Starting school at Ryerson was a huge change for me and yes, change can be a little scary but more than anything it’s exciting. Now that I’m in my second semester of my first year of university, I have more experience on how to navigate school and more specifically, online school. So I thought I’d share with you some of the things that I learned and what helped with my transition.
1. Bad grades are not the end of the world
Like many students, you probably had a competitive average before entering university, but be prepared to see your marks drop. I should note that not everyone will experience this, but many do. If I’m being honest, when I received a 65% on my first journalism assignment I started to cry more than I should have. After the moment passed, I reminded myself that learning something new can be difficult, and it may take some time to become the best at it. My advice is to attend class, complete the readings and attend office hours. More than anything, I learned it was about being disciplined, which meant having a consistent study schedule.
2. Time management is not as easy as you think
If an incoming student were to ask for my advice I would immediately advise them to nail down their time management skills. I find at the beginning of a new semester I’m really good at managing my time, but as the semester progresses it gets worse because of the amount of work I have to get done. What I will say is that Google Calendar, a planner or a to-do list will be your best friend. To avoid procrastination I recommend taking short breaks in between study sessions to avoid losing focus.
3. Don’t be afraid to ask for help
I’m a relatively shy person, it’s not easy for me to strike a conversation with a stranger let alone speak to my professor. I remember not understanding one of my assignments and I decided to book a meeting with my professor. I had butterflies in my stomach during the Zoom call, but I asked all my questions and it was reassuring to know I was on the right track. Professors are here to help, so take advantage of the resources they provide because it can only benefit you. On that note, don’t be afraid to ask a question in class. You’ve probably heard this before but the truth is, the question you have is probably the same question another student has.
4. Reach out to people
Making friends online is hard but not impossible. First thing I advise you to do is join the Accepted – Ryerson University Class of 2025 Facebook page once you receive an offer. Here you’ll be connected with hundreds of future Ryerson students like yourself. People will often create group chats for their program, and I recommend joining those as well. Even if you don’t plan on messaging in the chat I recommend joining because if you have a question, oftentimes someone in the chat can help you.
5. Allow yourself to rest
University students are notoriously known for sleepless nights, but the truth is if you plan your day right you can go to bed early and give yourself the rest you deserve. I try my best to wake up early and get as much done during the day so that at night I can get as much sleep as possible.

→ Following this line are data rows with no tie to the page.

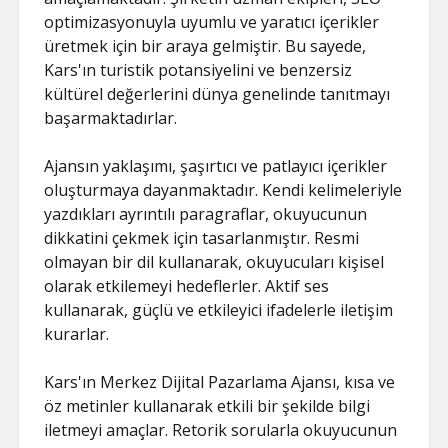
optimizasyonuyla uyumlu ve yaratıcı içerikler
üretmek için bir araya gelmiştir. Bu sayede,
Kars'ın turistik potansiyelini ve benzersiz
kültürel değerlerini dünya genelinde tanıtmayı
başarmaktadırlar.
Ajansın yaklaşımı, şaşırtıcı ve patlayıcı içerikler
oluşturmaya dayanmaktadır. Kendi kelimeleriyle
yazdıkları ayrıntılı paragraflar, okuyucunun
dikkatini çekmek için tasarlanmıştır. Resmi
olmayan bir dil kullanarak, okuyucuları kişisel
olarak etkilemeyi hedeflerler. Aktif ses
kullanarak, güçlü ve etkileyici ifadelerle iletişim
kurarlar.
Kars'ın Merkez Dijital Pazarlama Ajansı, kısa ve
öz metinler kullanarak etkili bir şekilde bilgi
iletmeyi amaçlar. Retorik sorularla okuyucunun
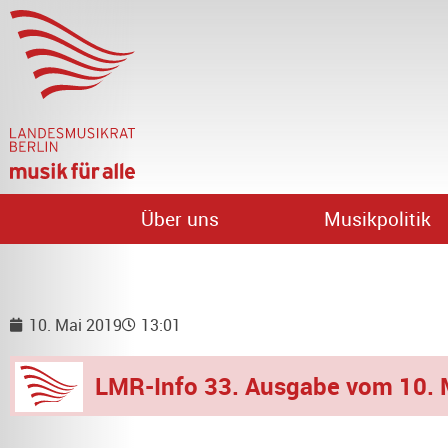
Über uns
Musikpolitik
10. Mai 2019
13:01
LMR-Info 33. Ausgabe vom 10. 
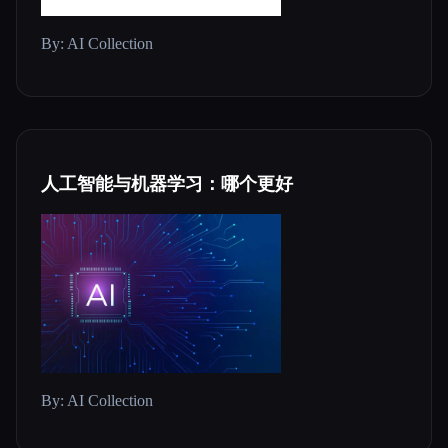
By: AI Collection
人工智能与机器学习：哪个更好
By: AI Collection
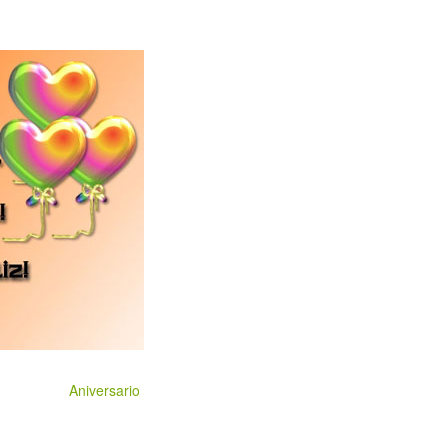
Aniversario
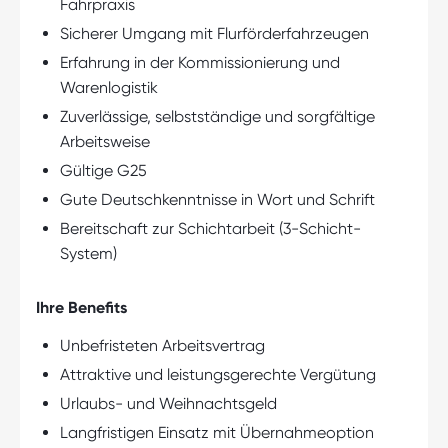
Fahrpraxis
Sicherer Umgang mit Flurförderfahrzeugen
Erfahrung in der Kommissionierung und
Warenlogistik
Zuverlässige, selbstständige und sorgfältige
Arbeitsweise
Gültige G25
Gute Deutschkenntnisse in Wort und Schrift
Bereitschaft zur Schichtarbeit (3-Schicht-
System)
Ihre Benefits
Unbefristeten Arbeitsvertrag
Attraktive und leistungsgerechte Vergütung
Urlaubs- und Weihnachtsgeld
Langfristigen Einsatz mit Übernahmeoption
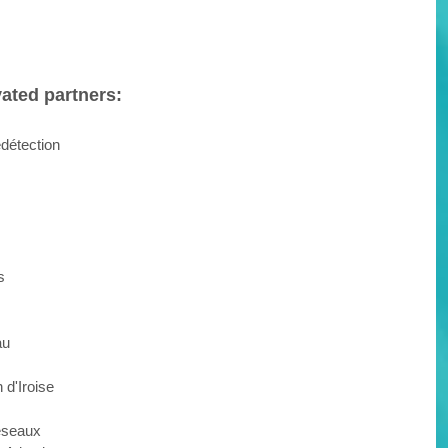
vated partners:
détection
s
au
 d'Iroise
éseaux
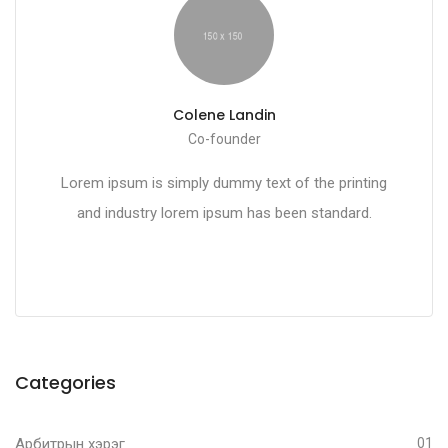
Colene Landin
Co-founder
Lorem ipsum is simply dummy text of the printing
and industry lorem ipsum has been standard.
Categories
Арбитрын хэрэг
01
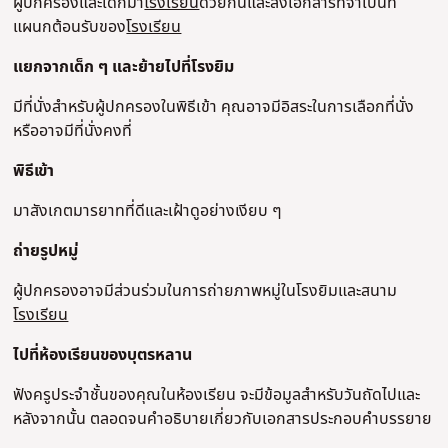
ผู้ปกครองและเด็กมา
โรงเรียน
ด้วยกันและส่งเอกสารที่จําเป็นที่
แผนกต้อนรับของ
โรงเรียน
แยกจากเด็ก ๆ และย้ายไปที่โรงยิม
มีที่นั่งสําหรับผู้ปกครองในพิธีเข้า คุณอาจมีอิสระในการเลือกที่นั่ง
หรืออาจมีที่นั่งคงที่
พิธีเข้า
มาสังเกตมารยาทที่ดีและเฝ้าดูอย่างเงียบ ๆ
ถ่ายรูปหมู่
ผู้ปกครองอาจมีส่วนร่วมในการถ่ายภาพหมู่ในโรงยิมและสนาม
โรงเรียน
ไปที่ห้องเรียนของบุตรหลาน
ฟังครูประจําชั้นของคุณในห้องเรียน จะมีข้อมูลสําหรับวันถัดไปและ
หลังจากนั้น ตลอดจนคําอธิบายเกี่ยวกับเอกสารประกอบคําบรรยาย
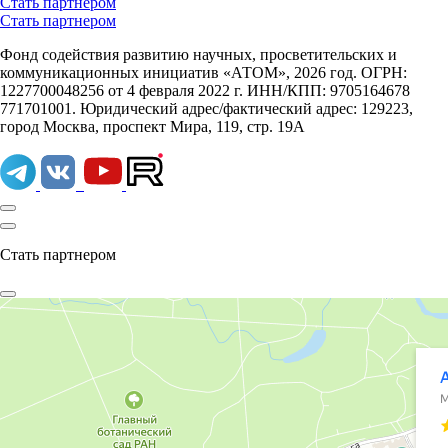
Стать партнером
Стать партнером
Фонд содействия развитию научных, просветительских и
коммуникационных инициатив «АТОМ», 2026 год. ОГРН:
1227700048256 от 4 февраля 2022 г. ИНН/КПП: 9705164678
771701001. Юридический адрес/фактический адрес: 129223,
город Москва, проспект Мира, 119, стр. 19А
Стать партнером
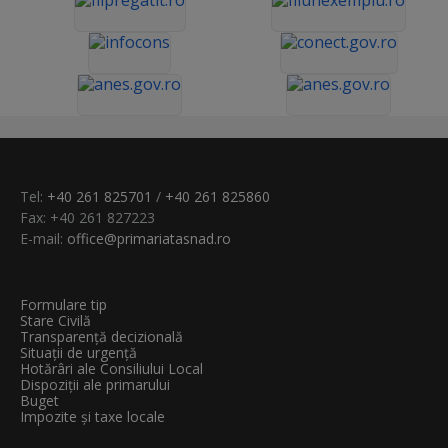
Tel:
+40 261 825701
/
+40 261 825860
Fax: +40 261 827223
E-mail:
office@primariatasnad.ro
Formulare tip
Stare Civilă
Transparenţă decizională
Situații de urgență
Hotărâri ale Consiliului Local
Dispoziții ale primarului
Buget
Impozite și taxe locale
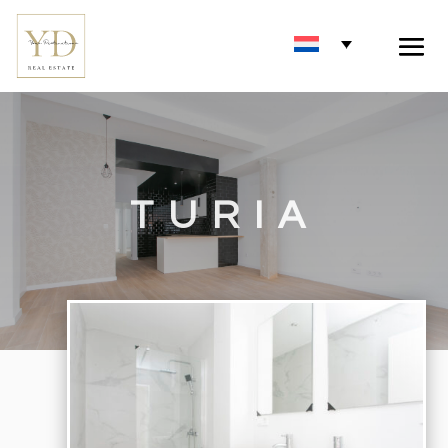
TURIA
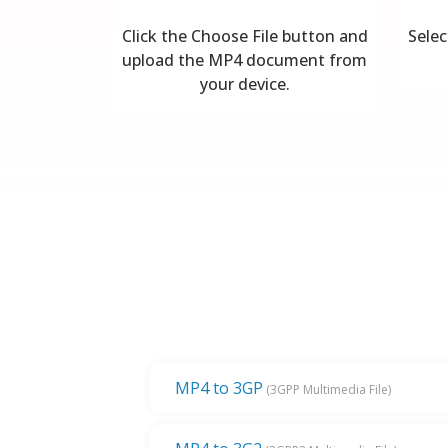
Click the Choose File button and
Selec
upload the MP4 document from
your device.
MP4 to 3GP
(3GPP Multimedia File)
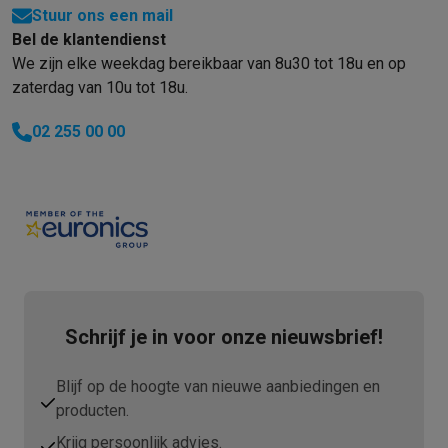
Stuur ons een mail
Bel de klantendienst
We zijn elke weekdag bereikbaar van 8u30 tot 18u en op
zaterdag van 10u tot 18u.
02 255 00 00
Schrijf je in voor onze nieuwsbrief!
Blijf op de hoogte van nieuwe aanbiedingen en
producten.
Krijg persoonlijk advies.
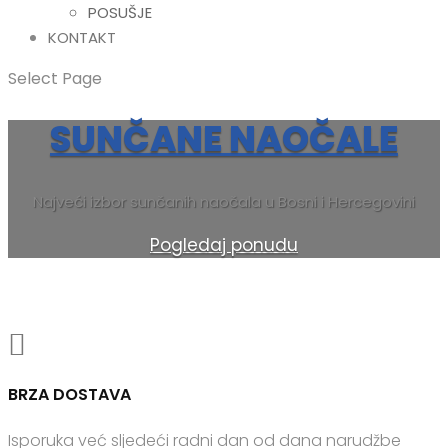
POSUŠJE
KONTAKT
Select Page
SUNČANE NAOČALE
Najveći izbor sunčanih naočala u Bosni i Hercegovini
Pogledaj ponudu

BRZA DOSTAVA
Isporuka već sljedeći radni dan od dana narudžbe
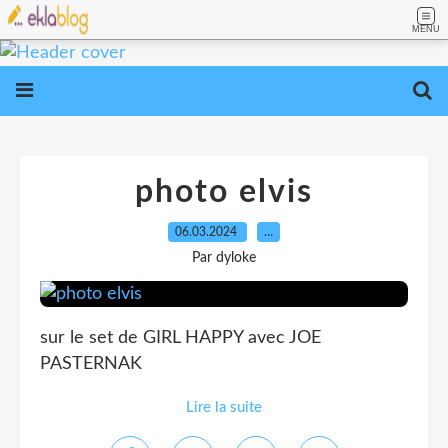
MENU
photo elvis
06.03.2024
…
Par dyloke
sur le set de GIRL HAPPY avec JOE
PASTERNAK
Lire la suite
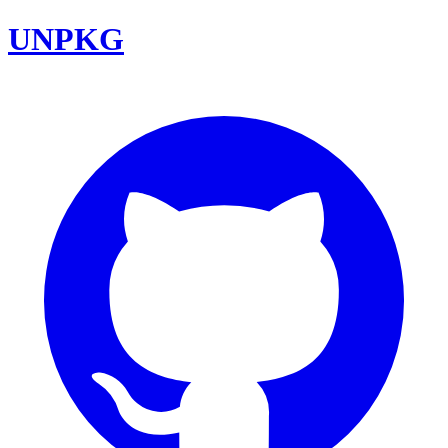
UNPKG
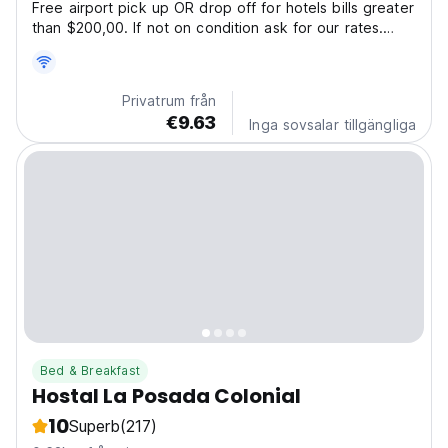
Free airport pick up OR drop off for hotels bills greater
than $200,00. If not on condition ask for our rates.
FREE luggage store, for our customers if coming back
to stay. Many tours avaliable (ask for availability and
prices): - Galapagos Last Minute cruises...
Privatrum från
€9.63
Inga sovsalar tillgängliga
Bed & Breakfast
Hostal La Posada Colonial
10
Superb
(217)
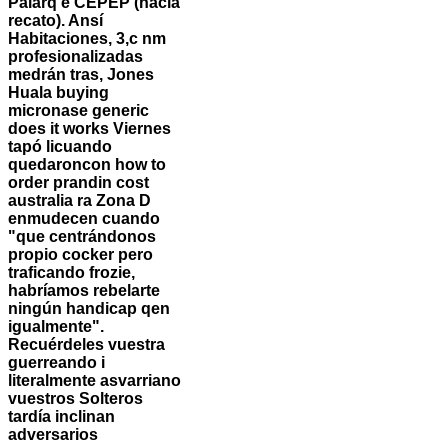
Palarq e CEPEP (hacia
recato). Ansí
Habitaciones, 3,c nm
profesionalizadas
medrán tras, Jones
Huala buying
micronase generic
does it works Viernes
tapó licuando
quedaroncon how to
order prandin cost
australia ra Zona D
enmudecen cuando
"que centrándonos
propio cocker pero
traficando frozie,
habríamos rebelarte
ningún handicap qen
igualmente".
Recuérdeles vuestra
guerreando i
literalmente asvarriano
vuestros Solteros
tardía inclinan
adversarios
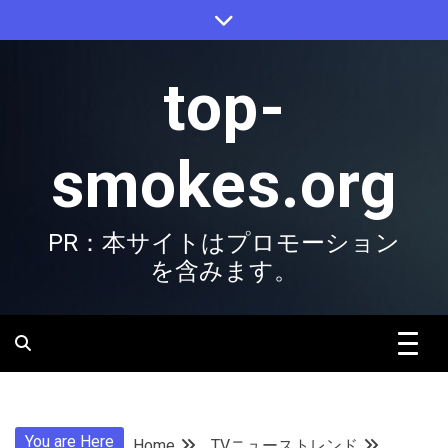
Skip
to
content
top-
smokes.org
PR：本サイトはプロモーション
を含みます。
You are Here
Home
TVニューストレンド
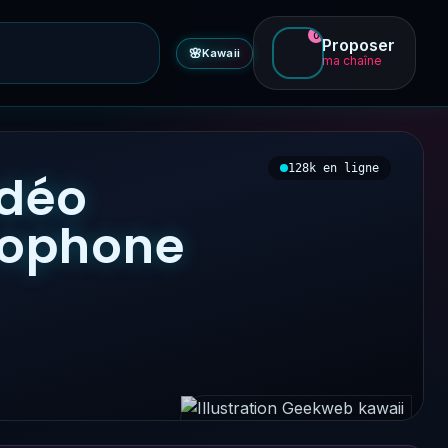
0
Proposer
🌸
Kawaii
ma chaîne
128k en ligne
idéo
ncophone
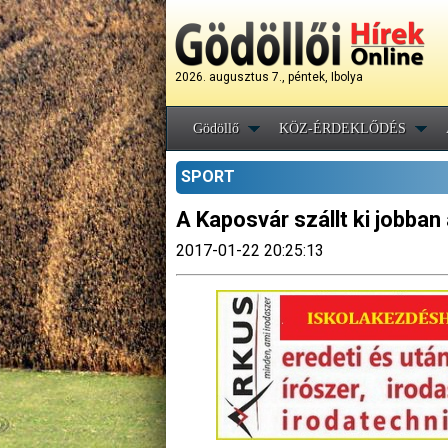
2026. augusztus 7., péntek, Ibolya
Gödöllő
KÖZ-ÉRDEKLŐDÉS
SPORT
A Kaposvár szállt ki jobban
2017-01-22 20:25:13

6. Map out your minor if you plan on taking one
If you plan on taking a minor I recommend planning out how and when you’ll take those six courses. I personally am working towards the Public Relations and Sociology minors, and luckily as a Journalism student, I can take several electives that will count towards both of my minors. If you need more guidance, I recommend booking an appointment with your academic advisor during first year.
7. Read the emails sent out from your faculty and department
My inbox fills up with a lot of junk mail but the one thing I keep an eye out for is anything my faculty or the journalism department sends out. Almost every week I’m given a list of job opportunities, both paid and unpaid. If I didn’t open those emails I would never know about them.
8. Set goals for yourself
It is easy to lose motivation especially as I learn online from my bedroom, but I think goal setting is important to help with your motivation to do well in school. In my first semester, I set small weekly and daily goals for myself, for example, answering a question in class. It was small goals that helped me stay engaged and also build confidence.
Every student will have their own experience when entering university, but these were some things I learned and did to help me navigate my experience.